• **DATA TO EXAMINE**

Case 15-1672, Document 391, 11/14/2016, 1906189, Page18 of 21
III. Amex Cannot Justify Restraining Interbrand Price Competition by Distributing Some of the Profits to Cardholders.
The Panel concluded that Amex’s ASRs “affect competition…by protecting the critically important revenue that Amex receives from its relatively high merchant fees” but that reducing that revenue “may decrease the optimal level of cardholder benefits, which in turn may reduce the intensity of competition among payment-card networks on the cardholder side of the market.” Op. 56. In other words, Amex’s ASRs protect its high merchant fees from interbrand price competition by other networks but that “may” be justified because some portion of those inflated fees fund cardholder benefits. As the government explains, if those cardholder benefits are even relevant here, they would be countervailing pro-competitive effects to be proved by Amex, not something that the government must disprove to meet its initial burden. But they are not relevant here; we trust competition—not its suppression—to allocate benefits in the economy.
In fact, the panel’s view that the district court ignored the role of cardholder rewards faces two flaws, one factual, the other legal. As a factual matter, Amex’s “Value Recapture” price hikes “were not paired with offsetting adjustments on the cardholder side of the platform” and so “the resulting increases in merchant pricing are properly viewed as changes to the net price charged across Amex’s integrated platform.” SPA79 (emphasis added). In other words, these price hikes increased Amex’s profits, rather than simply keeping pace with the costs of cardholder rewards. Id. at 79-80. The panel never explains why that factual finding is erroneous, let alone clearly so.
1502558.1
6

• **EXERCISE OBJECTIVE**
All the entries above need to be reproduced exactly.

• **PROBLEM SOLUTION**
Case 15-1672, Document 391, 11/14/2016, 1906189, Page18 of 21
III. Amex Cannot Justify Restraining Interbrand Price Competition by Distributing Some of the Profits to Cardholders.
The Panel concluded that Amex’s ASRs “affect competition…by protecting the critically important revenue that Amex receives from its relatively high merchant fees” but that reducing that revenue “may decrease the optimal level of cardholder benefits, which in turn may reduce the intensity of competition among payment-card networks on the cardholder side of the market.” Op. 56. In other words, Amex’s ASRs protect its high merchant fees from interbrand price competition by other networks but that “may” be justified because some portion of those inflated fees fund cardholder benefits. As the government explains, if those cardholder benefits are even relevant here, they would be countervailing pro-competitive effects to be proved by Amex, not something that the government must disprove to meet its initial burden. But they are not relevant here; we trust competition—not its suppression—to allocate benefits in the economy.
In fact, the panel’s view that the district court ignored the role of cardholder rewards faces two flaws, one factual, the other legal. As a factual matter, Amex’s “Value Recapture” price hikes “were not paired with offsetting adjustments on the cardholder side of the platform” and so “the resulting increases in merchant pricing are properly viewed as changes to the net price charged across Amex’s integrated platform.” SPA79 (emphasis added). In other words, these price hikes increased Amex’s profits, rather than simply keeping pace with the costs of cardholder rewards. Id. at 79-80. The panel never explains why that factual finding is erroneous, let alone clearly so.
1502558.1
6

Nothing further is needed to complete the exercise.